Galileo, Descartes and Locke divided the physical world into primary and secondary qualities, thus carving out a place for the science of physics (the study of the primary qualities of matter). But they said nothing about the primary and secondary qualities of the mind, in the hope of carving out a place for the science of psychology (the study of the primary qualities of mind). What should we say about this question? The answer is not immediately clear: what would such qualities be? Someone might say that the answer is obvious: since secondary qualities are mental and primary qualities are non-mental, all the qualities of mind are secondary, none primary. The indicated conclusion might then be that there is no science of the mind comparable to physics, on account of a lack of proper subject matter for such a science. You can’t make science out of the merely subjective. Alternatively, and less drastically, it might be said that the relevant qualities belong to the body and are simply a special case of the familiar primary qualities of physical things. Bodies have shape, size, weight, number, and motion, so that we can identify bodily behavior as the proper subject matter of the science of psychology. The so-called mental attributes are all secondary qualities and therefore do not belong to the science of the mind, i.e., behavioral science. In either case, what we naively think of as the mind is consigned to the realm of the merely subjective—like color, sound, smell, etc. This realm contains no primary qualities for the simple reason that the mind does not have shape, size, weight, number, and motion—only the body does. Psychology can thus never be the same kind of science as physics (it might confine itself to introspective reports). It’s either behaviorism or nothing.
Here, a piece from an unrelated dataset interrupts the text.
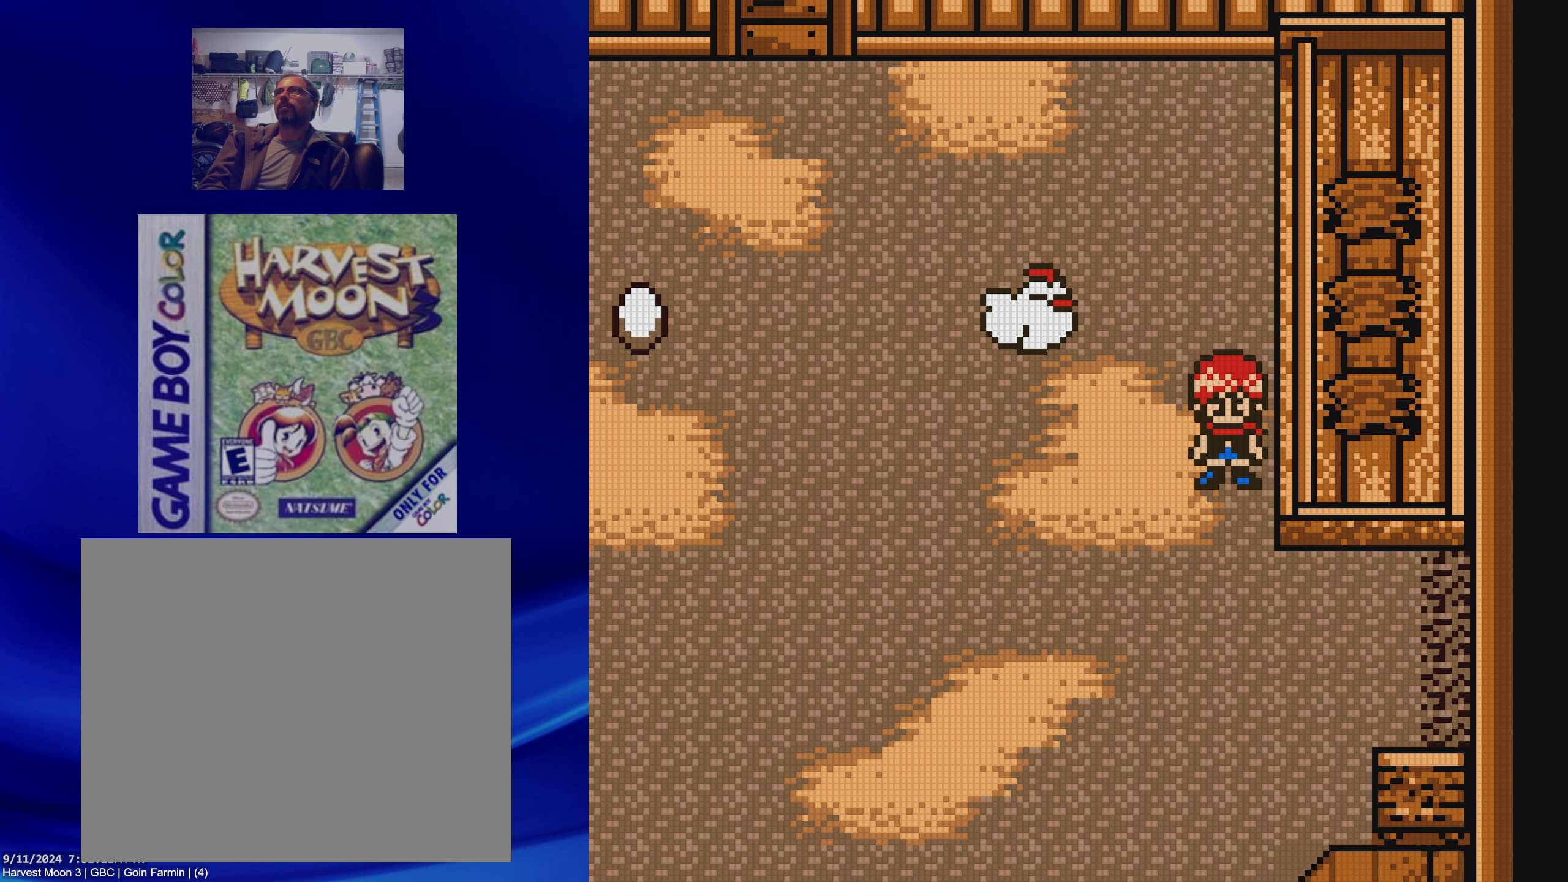
{"dt_ms": 500, "buttons": ["B", "DPAD_LEFT"], "events": [[200, "DPAD_LEFT", "down"], [233, "DPAD_DOWN", "up"]]}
It seems to me that this is the exact opposite of the truth. It completely misconceives the concepts of primary and secondary qualities. True, the examples given by the originators of these concepts are as listed, but that is not the same as the underlying conception. That conception invites us to consider the qualities of things that constitute their intrinsic nature as opposed to qualities conferred on them from outside. When we switch subject-matter we must expect a different array of qualities. If we consider the primary qualities of numbers, we don’t expect to find the same qualities that apply to physical objects; we expect to find, and do find, mathematical qualities (being even, prime, motionless, weightless, imperceptible). In the case of the mind, then, the primary qualities will include whatever characterizes the intrinsic nature of the mind, as opposed to how we might subjectively represent it. And there is nothing to prevent us identifying these primary qualities as irreducibly mental. Thus, we might count as primary qualities of mind both phenomenological and propositional qualities (possibly also functional and computational qualities). These are what the mind inherently is, its inner constitution, its objective nature. The science of psychology will then study these kinds of qualities (properties, processes). Just as the standard primary qualities of physical objects comprise how objects are in themselves, independent of subjective viewpoint, so these primary qualities of minds (phenomenological and propositional) fix how minds are in themselves, independent of subjective viewpoint. The qualities that were declared extraneous to physics turn out to be central to psychology: colors, say, were transferred to the mind away from physical objects, but now these mental qualities become the primary qualities of psychology—what that science is really about. They are primary for psychology.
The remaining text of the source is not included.